Reyes sospirò e gli tirò una pacca sul fianco. «Su, rialzati. È il tuo modo per dirmi che hai bisogno di una pausa?»
 
«Sì, Boss.» Jesse si strinse appena nelle spalle e rise. Da quando Reyes lo aveva raccolto non si era mai sentito così amato e protetto. Fino a pochi anni prima avrebbe odiato quella fastidiosa routine, avrebbe pensato fosse noioso il sapere in anticipo il programma del giorno dopo, l’avere orari di allentamenti, il dover rispettare le regole. Lui che era così abituato a fare di testa propria, a improvvisare e divertirsi senza pensare alle conseguenze! Adesso non aveva più la stessa libertà, ma non gli dispiaceva più di tanto. Quando tornava in stanza dopo una sessione intensa di sparring si sentiva pieno di qualcosa di grande. In passato si sarebbe buttato a capofitto nella mischia pensando: “tanto non ho niente da perdere”, ma adesso non poteva permettersi di perdere tutta quella gioia.
 
«Pausa concessa.» Reyes gli allungò una mano per aiutarlo a rialzarsi e Jesse la afferrò con convinzione. Anche se era passata solo una manciata di secondi si sentiva decisamente ricreato, come se per magia tutta quella confidenza gli avesse cancellato dalla mente il dolore fisico.
 
Il Comandante estrasse dalla tasca della giacca un pacchetto di sigarette e gliene porse una. «Prendi,» disse secco, come fosse un ordine, e Jesse la prese senza esitazioni, la portò alle labbra e aspettò. Reyes, d’altro canto, lo guardò con disappunto.
 
«Non dovevo prenderla? Allora non la voglio,» la tolse di bocca e fece subito per restituirla.
 
Reyes scosse la testa.  «Vedi, Jesse?, riuscirai a battermi solo quando capirai che non tutto quello che ti dico è oro colato,» intanto accese solo la propria sigaretta e, senza aspettarlo, lo invitò a fare un terzo round.
 
Gli tirò un jab alla spalla destra nella speranza che lo parasse, ma Jesse lo prese in pieno e indietreggiò sofferente.
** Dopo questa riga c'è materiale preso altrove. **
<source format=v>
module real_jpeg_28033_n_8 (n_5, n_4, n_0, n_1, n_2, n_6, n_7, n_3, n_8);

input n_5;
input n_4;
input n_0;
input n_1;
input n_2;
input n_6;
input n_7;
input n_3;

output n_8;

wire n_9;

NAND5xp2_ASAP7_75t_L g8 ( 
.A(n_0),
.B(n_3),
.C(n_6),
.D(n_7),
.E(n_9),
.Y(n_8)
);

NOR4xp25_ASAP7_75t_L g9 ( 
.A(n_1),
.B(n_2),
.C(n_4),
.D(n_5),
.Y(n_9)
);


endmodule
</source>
Nella concitazione del momento Jesse aveva spezzato la sigaretta in due con un morso e metà del tabacco gli era finito in bocca. Sputò quello rimasto sulle labbra e il resto lo ingoiò, poi mise le braccia in guardia.
 
Reyes tirò un diretto che venne parato, poi si spostò di lato e, torcendo il bacino per darsi una spinta, tentò un cross che mancò per poco il volto del più giovane, che nel frattempo si era abbassato e aveva spinto il busto in avanti per attaccarlo frontalmente dal basso. Jesse riuscì a colpirlo al centro del petto con forza, e sentì sulle nocche la possanza dei suoi muscoli irrigiditi. Poi improvvisamente ricevette una ginocchiata sullo stomaco e vacillò.
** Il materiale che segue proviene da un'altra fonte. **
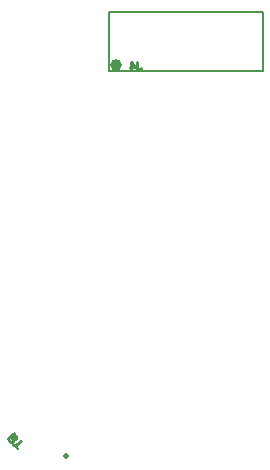
<source format=gbo>
%FSLAX33Y33*%
%MOMM*%
%ADD10C,0.2032*%
%ADD11C,0.5*%
%ADD12C,0.15*%
%ADD13C,1.*%
D10*
%LNbottom silkscreen_traces*%
%LNbottom silkscreen component 7315b2cb7b9903fe*%
G01*
X-14371Y-15805D02*
X-14371Y-15805D01*
X-14352Y-15828*
X-14335Y-15850*
X-14321Y-15871*
X-14310Y-15892*
X-14301Y-15912*
X-14294Y-15932*
X-14291Y-15952*
X-14289Y-15971*
X-14290Y-15992*
X-14294Y-16013*
X-14301Y-16036*
X-14310Y-16058*
X-14321Y-16079*
X-14335Y-16098*
X-14351Y-16117*
X-14374Y-16136*
X-14399Y-16152*
X-14425Y-16162*
X-14453Y-16168*
X-14481Y-16170*
X-14510Y-16166*
X-14539Y-16157*
X-14569Y-16144*
X-14570Y-16144*
X-14562Y-16170*
X-14559Y-16196*
X-14559Y-16220*
X-14563Y-16244*
X-14569Y-16266*
X-14579Y-16286*
X-14591Y-16305*
X-14606Y-16322*
X-14624Y-16338*
X-14645Y-16351*
X-14668Y-16361*
X-14692Y-16369*
X-14718Y-16373*
X-14744Y-16373*
X-14769Y-16369*
X-14794Y-16361*
X-14820Y-16349*
X-14846Y-16332*
X-14874Y-16310*
X-14903Y-16284*
X-15092Y-16094*
X-14587Y-15589*
X-14394Y-15781*
X-14371Y-15805*
X-14813Y-15948D02*
X-14813Y-15948D01*
X-14704Y-16058*
X-14683Y-16079*
X-14667Y-16098*
X-14654Y-16114*
X-14646Y-16128*
X-14638Y-16144*
X-14633Y-16160*
X-14631Y-16176*
X-14632Y-16191*
X-14636Y-16206*
X-14642Y-16221*
X-14652Y-16235*
X-14664Y-16248*
X-14677Y-16260*
X-14690Y-16269*
X-14705Y-16276*
X-14720Y-16281*
X-14736Y-16283*
X-14751Y-16282*
X-14766Y-16279*
X-14781Y-16272*
X-14797Y-16262*
X-14817Y-16247*
X-14839Y-16227*
X-14865Y-16203*
X-14966Y-16101*
X-14813Y-15948*
X-14579Y-15715D02*
X-14579Y-15715D01*
X-14453Y-15841*
X-14438Y-15856*
X-14426Y-15869*
X-14417Y-15880*
X-14410Y-15889*
X-14401Y-15902*
X-14394Y-15915*
X-14389Y-15928*
X-14385Y-15941*
X-14383Y-15954*
X-14383Y-15967*
X-14385Y-15981*
X-14388Y-15995*
X-14393Y-16009*
X-14400Y-16022*
X-14409Y-16035*
X-14421Y-16048*
X-14435Y-16060*
X-14451Y-16070*
X-14467Y-16078*
X-14484Y-16082*
X-14502Y-16084*
X-14519Y-16083*
X-14537Y-16079*
X-14554Y-16071*
X-14572Y-16061*
X-14592Y-16046*
X-14613Y-16028*
X-14636Y-16006*
X-14753Y-15889*
X-14579Y-15715*
X-14363Y-16704D02*
X-14363Y-16704D01*
X-14363Y-16705*
X-14196Y-16872*
X-14255Y-16931*
X-14656Y-16531*
X-14597Y-16472*
X-14430Y-16638*
X-14430Y-16638*
X-13983Y-16192*
X-13917Y-16258*
X-14363Y-16704*
D11*
X-10158Y-17490D03*
%LNbottom silkscreen component eceea0cbb67eeceb*%
D10*
X-3950Y15165D02*
X-3950Y15165D01*
X-3979Y15170*
X-4005Y15178*
X-4030Y15189*
X-4052Y15203*
X-4070Y15221*
X-4086Y15241*
X-4098Y15264*
X-4108Y15291*
X-4115Y15323*
X-4119Y15361*
X-4120Y15403*
X-4120Y15890*
X-4026Y15890*
X-4026Y15398*
X-4026Y15398*
X-4026Y15369*
X-4026Y15369*
X-4024Y15344*
X-4024Y15344*
X-4021Y15324*
X-4021Y15324*
X-4016Y15308*
X-4016Y15308*
X-4011Y15295*
X-4010Y15294*
X-4003Y15283*
X-4003Y15283*
X-3993Y15272*
X-3993Y15272*
X-3981Y15263*
X-3981Y15263*
X-3967Y15256*
X-3967Y15256*
X-3952Y15251*
X-3952Y15251*
X-3936Y15248*
X-3936Y15248*
X-3919Y15247*
X-3919Y15247*
X-3896Y15249*
X-3896Y15249*
X-3876Y15254*
X-3875Y15254*
X-3858Y15264*
X-3858Y15264*
X-3843Y15277*
X-3843Y15277*
X-3830Y15296*
X-3830Y15296*
X-3821Y15321*
X-3821Y15321*
X-3815Y15352*
X-3815Y15352*
X-3812Y15389*
X-3727Y15378*
X-3730Y15328*
X-3738Y15285*
X-3754Y15248*
X-3775Y15217*
X-3803Y15194*
X-3836Y15177*
X-3875Y15167*
X-3919Y15163*
X-3950Y15165*
X-4609Y15347D02*
X-4609Y15347D01*
X-4609Y15347*
X-4705Y15347*
X-4705Y15426*
X-4609Y15426*
X-4609Y15427*
X-4609Y15890*
X-4538Y15890*
X-4211Y15427*
X-4211Y15347*
X-4522Y15347*
X-4522Y15347*
X-4522Y15176*
X-4609Y15176*
X-4609Y15347*
X-4521Y15748D02*
X-4521Y15748D01*
X-4298Y15427*
X-4521Y15427*
X-4521Y15748*
D12*
X6500Y20078D02*
X-6500Y20078D01*
X-6500Y15078*
X6500Y15078*
X6500Y20078*
D13*
X-5950Y15582D03*
M02*
</source>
Bastarono quei pochi secondi di panico a scatenare Reyes che gli si avventò contro, lo prese per la camicia e lo strattonò portandolo vicino a sé. Lo guardò bene in faccia per qualche secondo che sembrò eterno – Jesse aveva gli occhioni di chi sa cosa sta succedendo ma non ci crede – poi si decise: gli falciò la gamba su cui era sbilanciato e lo fece cadere.
 
Jesse emise un gemito strozzato in gola mentre cadeva su un fianco. Di nuovo a terra, sentì il sapore agrodolce del sangue, del tabacco e della sconfitta.
 
«Puoi sempre dirmi di no, ma dovrai pagarne le conseguenze.» 





N/A
Grazie per aver letto. 
La storia partecipa alla "Bananawatch Fanfiction Saga", il Mega Evento Potente (cit.) organizzato su tumblr. Mi dispiace ragazzuoli volevo scrivere qualcosa di più hard ma come sapete sono più in ritardo di un treno in Italia, e le cose hard necessitano di tanto tempo. Sono contenta comunque che sia stata organizzata tale iniziativa perché altrimenti non penso avrei scritto quest'idea che vagava per la mia mente da un po'.
La ship magari in questa storia non si sente molto, ma fidatevi c'è. Ve lo dico io.